Don: Yea, lan yea. I use to haul their coal. Hen, Sherden & El (Elza). Man I use to haul lots of coal on that ridge. Practically hauled it all. A boy by the name of Shriver lived down here and he go with me some. Sherden was a little short feller. He had a big bulls back pocketbook. He had his money in it to pay me 'n he got it out and he had it all just doubled up. Gerald (Shriver) would devil Dawson, He said "Boy, if you ever need any money, better go out and see your Uncle Sherd" (laughs). But he fumbled around there and got the money out to pay for that coal. We got in the truck and started, Gerald said "Man, that old feller had a lot of money on him, didn't he?" I said "Probably all he had." Sherd and them lost some money when the banks went under in '29.

wvpics: Where did you get the coal?

Don: Boothsville and Kingmont, then I hauled Coleman's too. Way back where he used to live. Had to lay down four bars (fences) going in there. That was the old James Linn Place. He (James Linn) preached the old lady Pride's funeral.

wvpics: (no questions asked, Don was just thinking out loud)

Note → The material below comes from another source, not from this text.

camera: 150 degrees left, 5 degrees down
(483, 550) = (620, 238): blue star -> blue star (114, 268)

Don: You liable to be down there on mudlick at the saw mill or working down at Grandpap's place in the fall of the year and you hear Ol' Hen Pride a coming up the road. He had an old Roan horse, called him Tom. He'd go over on Goose Creek or so and so. People had a lot of bucket fed calves back then ya know, Hen liable to be leadin' two or three of them. Riding that horse and have 'em tied to that saddle. (laughs) A taggin' along. Ole Hen, He was an operator! Seems like he had anywhere from 28 - 30 head of 3 year-old steers that run on the Turner Ridge down to Mudlick, where it turns up to Finches. We'd down there a puttin up hay 'n and they came up to the crick and they'd get in and drink water, then when he loaded them out in the fall he took 'em back up to Russell Finch's scales. He usually sold them to Jim Shoemaker, he had a meat market here in town.

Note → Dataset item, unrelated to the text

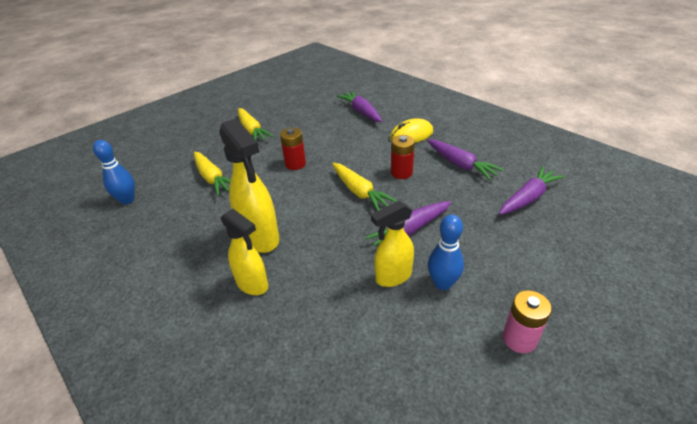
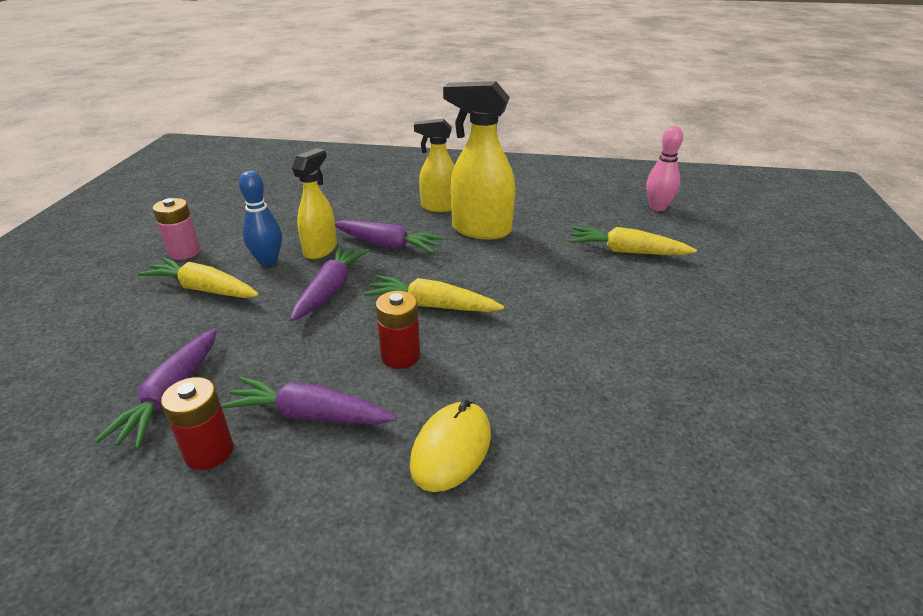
camera: 140 degrees right, 5 degrees down
(127, 200) = (657, 207): blue bowling pin -> pink bowling pin
(252, 130) = (722, 327): yellow carrot -> yellow carrot (204, 289)
(295, 164) = (565, 305): red battery -> red battery (209, 452)
(361, 112) = (626, 471): purple carrot -> purple carrot (387, 245)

Don: Russell Fiches place. We used to walk out there on Saturaday night and go fox hunting. Had the fox hounds running foxes. Russell would be up there, Dawson would go, Dad, Earl and Burl, Vic Neel. - yea, I been on that hill all night, a many a night when I was a kid. You didn't kill them or anything, you just had a fox race, that old hound runnin' the fox. Everyone knew their own dog a barkin'.